When at last we were under way again the Germans in my compartment took to comparing notes. One, a doctor, was bewailing the “plain theft” of a surgical appliance of rubber which the Poles had confiscated in spite of what seemed to be complete proof that it was his private property and not part of the German army supplies. A foxy-faced country youth, who had carefully changed from shoes to high boots just before the arrival at Wronki, changed back again now with the announcement that there were some four thousand marks concealed between the boot soles. The younger schoolmaster threw off the disguise with which he had covered his real thoughts and announced, vociferously:
“You drive me out to work for my livelihood! I will work for my Fatherland at the same time. I will go to Bromberg this very evening and join the army again. We shall see whether the Poles can keep Posen.”

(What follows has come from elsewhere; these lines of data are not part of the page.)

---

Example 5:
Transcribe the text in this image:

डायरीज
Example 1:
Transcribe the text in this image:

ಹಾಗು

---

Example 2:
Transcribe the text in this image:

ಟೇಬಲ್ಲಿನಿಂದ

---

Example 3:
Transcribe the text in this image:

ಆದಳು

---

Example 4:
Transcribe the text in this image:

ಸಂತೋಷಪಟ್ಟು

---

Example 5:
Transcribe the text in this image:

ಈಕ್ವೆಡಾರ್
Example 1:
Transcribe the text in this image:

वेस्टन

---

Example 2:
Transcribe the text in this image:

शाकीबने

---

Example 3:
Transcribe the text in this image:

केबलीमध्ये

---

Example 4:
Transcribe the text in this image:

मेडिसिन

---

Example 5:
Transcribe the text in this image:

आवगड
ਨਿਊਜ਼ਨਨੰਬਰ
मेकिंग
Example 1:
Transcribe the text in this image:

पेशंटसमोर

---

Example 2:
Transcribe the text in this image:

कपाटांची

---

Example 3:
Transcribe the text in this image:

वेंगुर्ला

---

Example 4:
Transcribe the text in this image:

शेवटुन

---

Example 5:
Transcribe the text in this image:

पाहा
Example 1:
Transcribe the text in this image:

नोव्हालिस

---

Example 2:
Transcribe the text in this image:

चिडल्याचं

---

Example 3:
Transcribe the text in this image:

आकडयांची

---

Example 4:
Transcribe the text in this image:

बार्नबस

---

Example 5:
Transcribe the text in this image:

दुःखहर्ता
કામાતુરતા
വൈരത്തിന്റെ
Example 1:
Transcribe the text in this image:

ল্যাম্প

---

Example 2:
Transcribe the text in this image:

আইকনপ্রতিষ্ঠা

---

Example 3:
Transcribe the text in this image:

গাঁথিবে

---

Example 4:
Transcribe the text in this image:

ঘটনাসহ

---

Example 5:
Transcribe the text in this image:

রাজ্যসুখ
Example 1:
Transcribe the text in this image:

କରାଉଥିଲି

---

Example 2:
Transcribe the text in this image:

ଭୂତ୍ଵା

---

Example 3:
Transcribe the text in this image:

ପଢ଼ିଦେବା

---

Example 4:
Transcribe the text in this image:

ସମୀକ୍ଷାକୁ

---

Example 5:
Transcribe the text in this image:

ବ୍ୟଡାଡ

The two other young men asserted that they, too, had left with exactly that intention. An indignation meeting against the Poles raged for an hour or more.
“I could have remained and kept my position,” went on the schoolmaster, “if I had wanted to turn Polack. Both my parents were Polish; I spoke it before I did German; but I shall always remain a true son of the Fatherland, no matter what happens to it.”

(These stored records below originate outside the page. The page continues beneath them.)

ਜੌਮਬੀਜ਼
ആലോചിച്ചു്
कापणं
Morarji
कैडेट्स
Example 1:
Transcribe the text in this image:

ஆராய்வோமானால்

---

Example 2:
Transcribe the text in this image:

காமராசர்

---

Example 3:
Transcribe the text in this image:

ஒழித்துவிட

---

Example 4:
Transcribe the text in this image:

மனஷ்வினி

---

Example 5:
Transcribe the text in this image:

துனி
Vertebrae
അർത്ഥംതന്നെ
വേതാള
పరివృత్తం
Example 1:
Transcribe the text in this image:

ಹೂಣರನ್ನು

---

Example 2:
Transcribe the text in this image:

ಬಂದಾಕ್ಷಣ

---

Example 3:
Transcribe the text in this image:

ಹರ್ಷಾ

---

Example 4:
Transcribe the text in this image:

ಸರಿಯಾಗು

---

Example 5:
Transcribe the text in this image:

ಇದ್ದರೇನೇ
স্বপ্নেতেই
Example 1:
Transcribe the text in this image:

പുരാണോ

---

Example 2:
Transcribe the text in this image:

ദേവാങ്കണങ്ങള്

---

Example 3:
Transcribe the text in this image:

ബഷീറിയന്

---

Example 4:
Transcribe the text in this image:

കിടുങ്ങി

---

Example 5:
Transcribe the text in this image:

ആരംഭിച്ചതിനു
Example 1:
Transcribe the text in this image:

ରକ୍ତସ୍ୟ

A few hundred yards from Kreuz station our train halted for more than an hour and gave us the pleasure of watching the Berlin express go on without us. Though it would have been a matter of twenty seconds to have sprinted across the delta between the two lines, armed boy soldiers prevented any one from leaving his compartment. To all appearances it was a case of “pure meanness” on the part of the German authorities. Our wrath at being forced to wait a half-day for a dawdling local train was soon appeased, however, by the announcement that we were the last travelers who would be allowed to enter Germany from the province of Posen “until the war was over.” The frontier had been closed by orders from Berlin. It is a long way round from Poland to Holland, and amid the turmoil of gloomy men, disheveled women, and squalling children who had been turned back with their goal so near I found cause to be personally thankful, particularly as I succeeded in eluding during all the afternoon the glassy eye of the cantankerous dyspeptic, who buffeted his way now and then through the throng.
Some things are still cheap in Germany. A twelve-word telegram from Kreuz to Berlin cost me nine cents—and it was delivered in telegraphic haste. The hungry passengers from farther east with whom I shared a compartment that evening eyed me greedily as I supped on the supplies I had brought from Posen. One man wearing several diamonds leaned toward me as I was cutting my coffee-brown loaf and sighed, reminiscently, “What beautiful white bread!” When I offered to share it with him, however, he refused vigorously, as if his pride would not permit him to accept what his appetite was so loudly demanding. Unable to find a place in the section to which my third-class ticket entitled me, I was riding second-class. The train-guard on his rounds confiscated my ticket and ignored my offer to pay the difference, with a stern, “It is unlawful to ride in a higher class.” On the Friedrichstrasse platform, however, instead of conducting me to his superiors, he sidled up to me in the darkness and murmured, “If you have a five-mark note with you it will be all right.” Germany is changing indeed if her very railway employees are taking on these Latin characteristics.